• Collected data

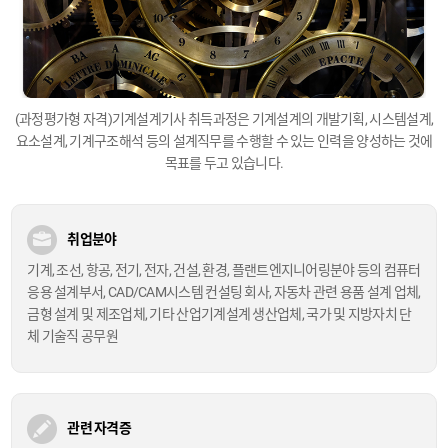
(과정평가형 자격)기계설계기사 취득과정은 기계설계의 개발기획, 시스템설계,
요소설계, 기계구조해석 등의
설계직무를 수행할 수 있는 인력을 양성하는 것에
목표를 두고 있습니다.
취업분야
기계, 조선, 항공, 전기, 전자, 건설, 환경, 플랜트엔지니어링분야 등의 컴퓨터
응용 설계부서,
CAD/CAM시스템 컨설팅 회사, 자동차 관련 용품 설계 업체,
금형 설계 및 제조업체, 기타
산업기계설계 생산업체, 국가 및 지방자치 단
체 기술직 공무원
관련 자격증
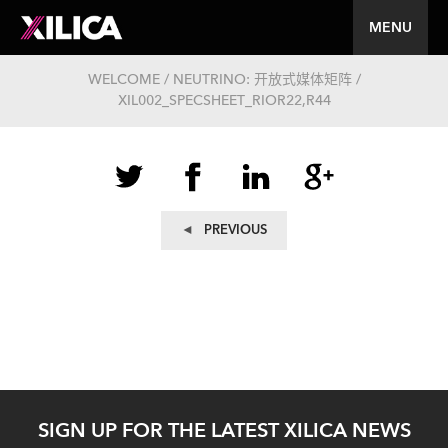
MENU
WELCOME / NEUTRINO: 开放式媒体矩阵 /
XIL002_SPECSHEET_RIOR22,R44
文
Previous
PREVIOUS
post:
章
导
航
SIGN UP FOR THE LATEST XILICA NEWS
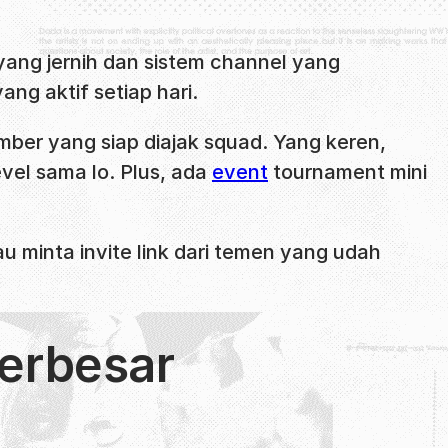
yang jernih dan sistem channel yang
ng aktif setiap hari.
er yang siap diajak squad. Yang keren,
evel sama lo. Plus, ada
event
tournament mini
u minta invite link dari temen yang udah
erbesar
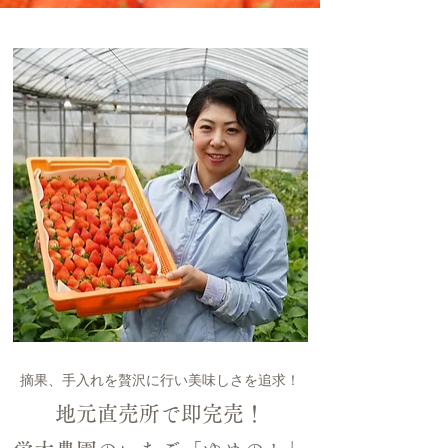
摘果、手入れを贅沢に行い美味しさを追求！
地元直売所で即完売！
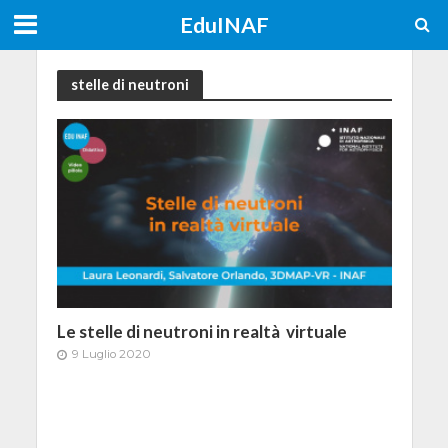
EduINAF
stelle di neutroni
Le stelle di neutroni in realtà virtuale
9 Luglio 2020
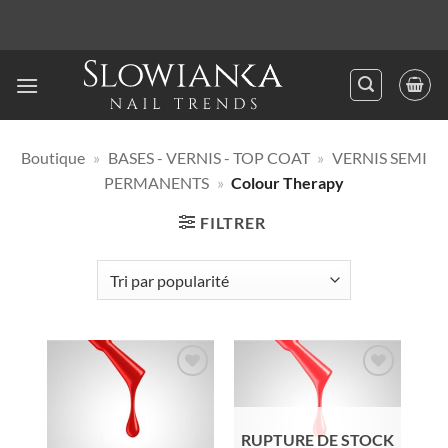
Passer
au
contenu
Boutique
»
BASES - VERNIS - TOP COAT
»
VERNIS SEMI
PERMANENTS
»
Colour Therapy
FILTRER
Ajouter
Ajouter
à la liste
à la liste
d’envies
d’envies
RUPTURE DE STOCK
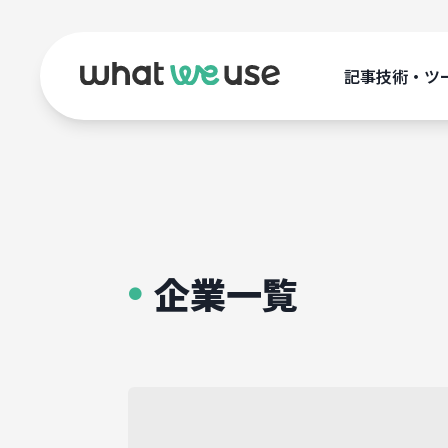
記事
技術・ツ
企業一覧
●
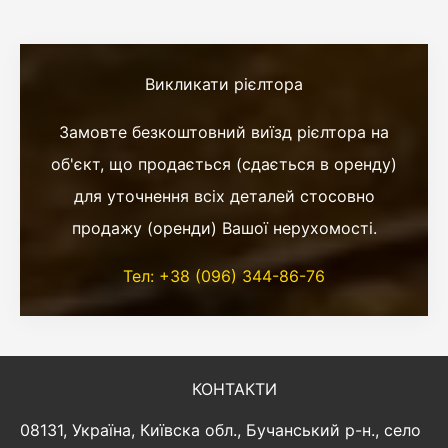
Викликати рієлтора
Замовте безкоштовний виїзд рієлтора на
об'єкт, що продається (сдається в оренду)
для уточнення всіх деталей стосовно
продажу (оренди) Вашої нерухомості.
Тел: +38 (096) 344-86-76
КОНТАКТИ
08131, Україна, Київска обл., Бучанський р-н., село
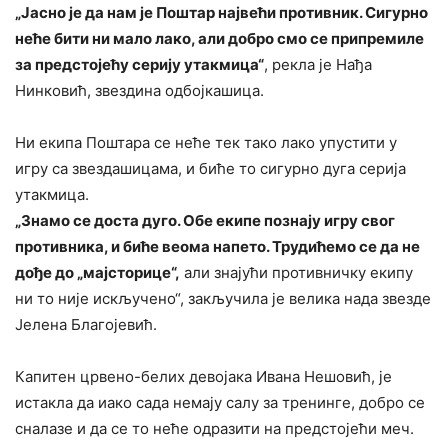
„Јасно је да нам је Поштар највећи противник. Сигурно
неће бити ни мало лако, али добро смо се припремиле
за предстојећу серију утакмица“
, рекла је Нађа
Нинковић, звездина одбојкашица.
Ни екипа Поштара се неће тек тако лако упустити у
игру са звездашицама, и биће то сигурно дуга серија
утакмица.
„Знамо се доста дуго. Обе екипе познају игру свог
противника, и биће веома напето. Трудићемо се да не
дође до „мајсторице“,
али знајући противничку екипу
ни то није искључено“, закључила је велика нада звезде
Јелена Благојевић.
Капитен црвено-белих девојака Ивана Нешовић, је
истакла да иако сада немају салу за тренинге, добро се
сналазе и да се то неће одразити на предстојећи меч.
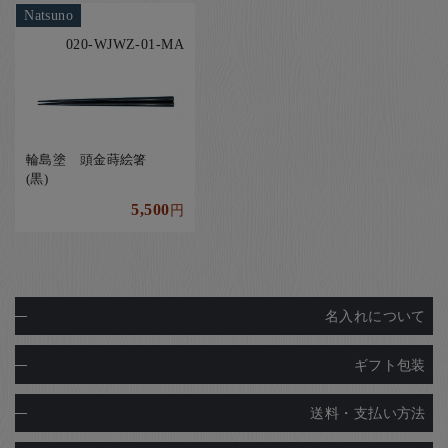
Natsuno
020-WJWZ-01-MA
輪島塗 頭金蒔絵箸
(黒)
5,500
円
名入れについて
ギフト包装
送料・支払い方法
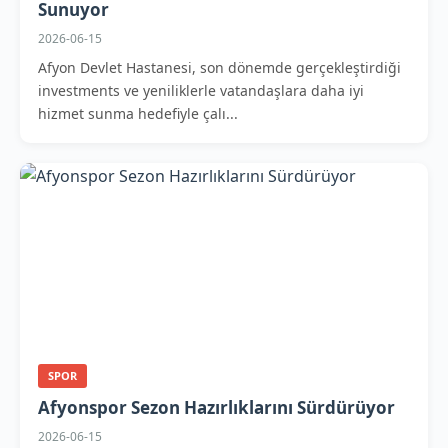
Sunuyor
2026-06-15
Afyon Devlet Hastanesi, son dönemde gerçekleştirdiği
investments ve yeniliklerle vatandaşlara daha iyi
hizmet sunma hedefiyle çalı...
SPOR
Afyonspor Sezon Hazırlıklarını Sürdürüyor
2026-06-15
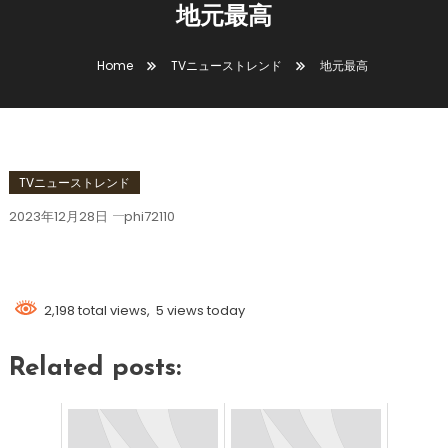
地元最高
Home
TVニューストレンド
地元最高
TVニューストレンド
2023年12月28日
phi72110
地元最高
2,198 total views, 5 views today
Related posts:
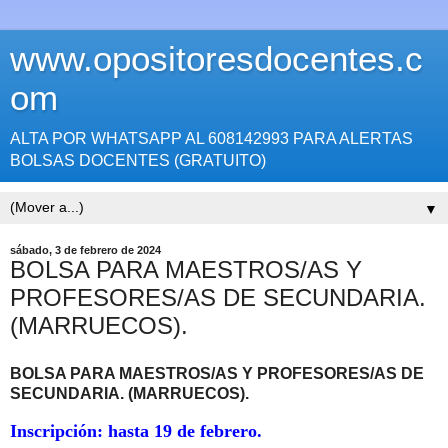
www.opositoresdocentes.c
om
ALTA POR WHATSAPP AL 608142993 PARA ALERTAS
BOLSAS DOCENTES (GRATUITO)
▼
sábado, 3 de febrero de 2024
BOLSA PARA MAESTROS/AS Y
PROFESORES/AS DE SECUNDARIA.
(MARRUECOS).
BOLSA PARA MAESTROS/AS Y PROFESORES/AS DE
SECUNDARIA
. (MARRUECOS).
Inscripción: hasta 19 de febrero.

• WORK INSTRUCTIONS
Collect the lines of the data that carry the word "stelle".

• RESPONSE TO THE TASK
stelle di neutroni
Le stelle di neutroni in realtà virtuale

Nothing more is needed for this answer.